Si le classement ne tient pas compte de l’hydraulique, qui représente près de 60 pc de l’énergie générée, il dénote toutefois « un manque de volonté politique dans les filières renouvelables intermittentes », estime Myriam Planzer, responsable de l’étude et membre du Fonds mondial pour la nature (WWF). « Il n’y a tout simplement pas assez d’argent pour véritablement promouvoir l’énergie solaire ou éolienne », a-t-elle expliqué au cours d’une rencontre avec la presse.

En 2014, le pays produisait 1,3 pc de son électricité grâce au solaire et à l’éolien, contre 11,7 pc en moyenne dans l’Europe des Vingt-Huit, incluant l’Allemagne à près de 16 pc, conformément aux données de l’Office fédéral de l’environnement (OFEN).

Il n’en demeure pas moins que les projets d’énergie verte fleurissent, mais les moyens pour les subventionner font défaut. Mis en place en 2009, le système de rétribution à prix coûtant (RPC), qui propose aux producteurs d’électricité renouvelable de rembourser la différence entre le coût de production et le prix du marché, semble être victime de son succès.

Si 12.000 installations bénéficient déjà du système, et 2.500 autres ont reçu le feu vert des autorités, plus de 36.000 projets sont actuellement inscrits sur la liste d’attente qui ne cesse de s’allonger de mois en mois.

Et pour cause, le casse-tête des moyens financiers insuffisants face à l’afflux des demandes de rétribution persiste toujours, comme l’explique Frank Rutschmann, chef de la section Energie renouvelable à l’OFEN. « Ce sont près de 1.000 nouvelles demandes qui arrivent chaque mois. Comme le système de rétribution a été pensé en 2009, sa mise en œuvre s’avère beaucoup plus chère que prévu au regard de la baisse sensible du prix du kilowattheure », a-t-il précisé.

De l’avis de l’expert en énergie Stefan Schneeberger, patron du groupe HCT Systems, le pays a malheureusement creusé son retard en termes de consommation bien qu’il ait suivi la tendance sur le plan industriel.

L’année dernière, les énergies renouvelables combinées (solaire, éolienne et biomasse) n’ont pesé que pour 0,9 pc de la consommation totale. « En dépit d’une prise de conscience écologique, la Suisse se concentre sur une politique d’économie d’énergie plutôt que sur les sources alternatives », explique M. Schneeberger qui à son tour pointe du doigt « l’absence de volonté politique dans ce domaine ».

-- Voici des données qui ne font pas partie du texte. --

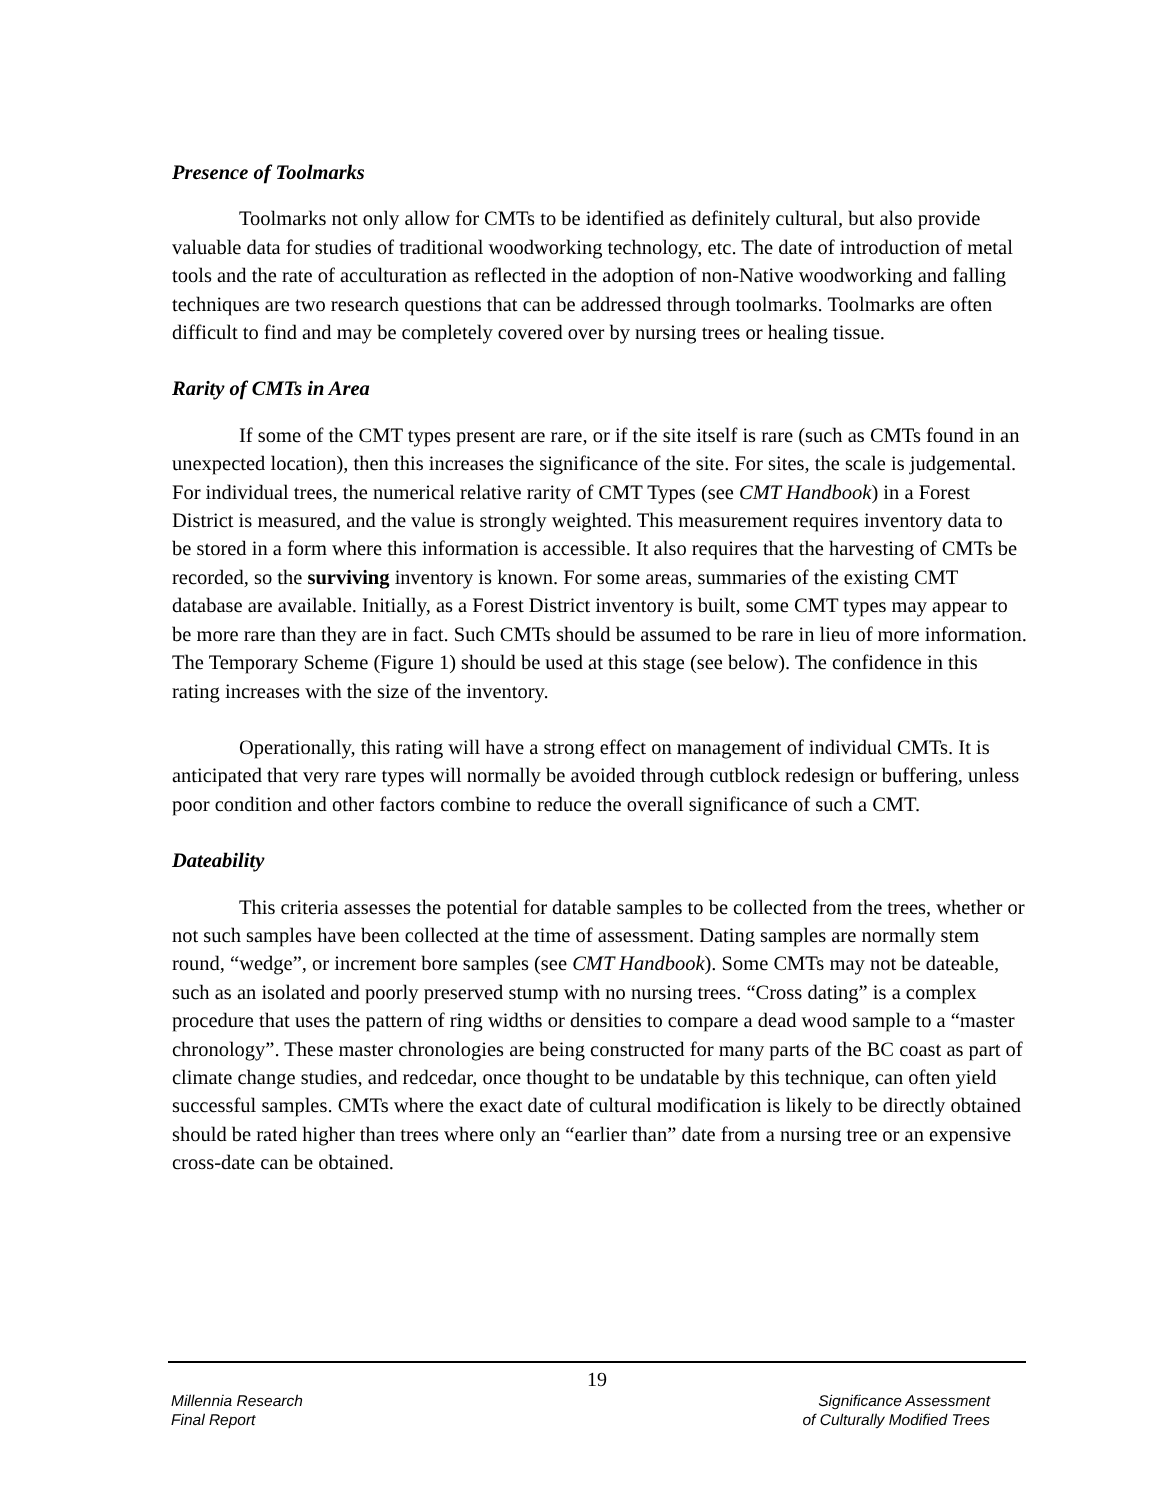Presence of Toolmarks
Toolmarks not only allow for CMTs to be identified as definitely cultural, but also provide valuable data for studies of traditional woodworking technology, etc. The date of introduction of metal tools and the rate of acculturation as reflected in the adoption of non-Native woodworking and falling techniques are two research questions that can be addressed through toolmarks. Toolmarks are often difficult to find and may be completely covered over by nursing trees or healing tissue.
Rarity of CMTs in Area
If some of the CMT types present are rare, or if the site itself is rare (such as CMTs found in an unexpected location), then this increases the significance of the site. For sites, the scale is judgemental. For individual trees, the numerical relative rarity of CMT Types (see CMT Handbook) in a Forest District is measured, and the value is strongly weighted. This measurement requires inventory data to be stored in a form where this information is accessible. It also requires that the harvesting of CMTs be recorded, so the surviving inventory is known. For some areas, summaries of the existing CMT database are available. Initially, as a Forest District inventory is built, some CMT types may appear to be more rare than they are in fact. Such CMTs should be assumed to be rare in lieu of more information. The Temporary Scheme (Figure 1) should be used at this stage (see below). The confidence in this rating increases with the size of the inventory.
Operationally, this rating will have a strong effect on management of individual CMTs. It is anticipated that very rare types will normally be avoided through cutblock redesign or buffering, unless poor condition and other factors combine to reduce the overall significance of such a CMT.
Dateability
This criteria assesses the potential for datable samples to be collected from the trees, whether or not such samples have been collected at the time of assessment. Dating samples are normally stem round, “wedge”, or increment bore samples (see CMT Handbook). Some CMTs may not be dateable, such as an isolated and poorly preserved stump with no nursing trees. “Cross dating” is a complex procedure that uses the pattern of ring widths or densities to compare a dead wood sample to a “master chronology”. These master chronologies are being constructed for many parts of the BC coast as part of climate change studies, and redcedar, once thought to be undatable by this technique, can often yield successful samples. CMTs where the exact date of cultural modification is likely to be directly obtained should be rated higher than trees where only an “earlier than” date from a nursing tree or an expensive cross-date can be obtained.
19
Millennia Research
Final Report
Significance Assessment
of Culturally Modified Trees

L’expert fait observer qu’en même temps, des pays moins développés ont réussi le processus de libéralisation du marché de l’électricité, une dynamique qui a conduit au développement d’énergies alternatives.

Ce n’est pas le cas dans le pays helvétique où, selon lui, l’hydraulique demeure prépondérant pour répondre aux besoins en électricité, en ce sens que l’absence de libéralisation se dresse comme « un frein à la progression des énergies alternatives ».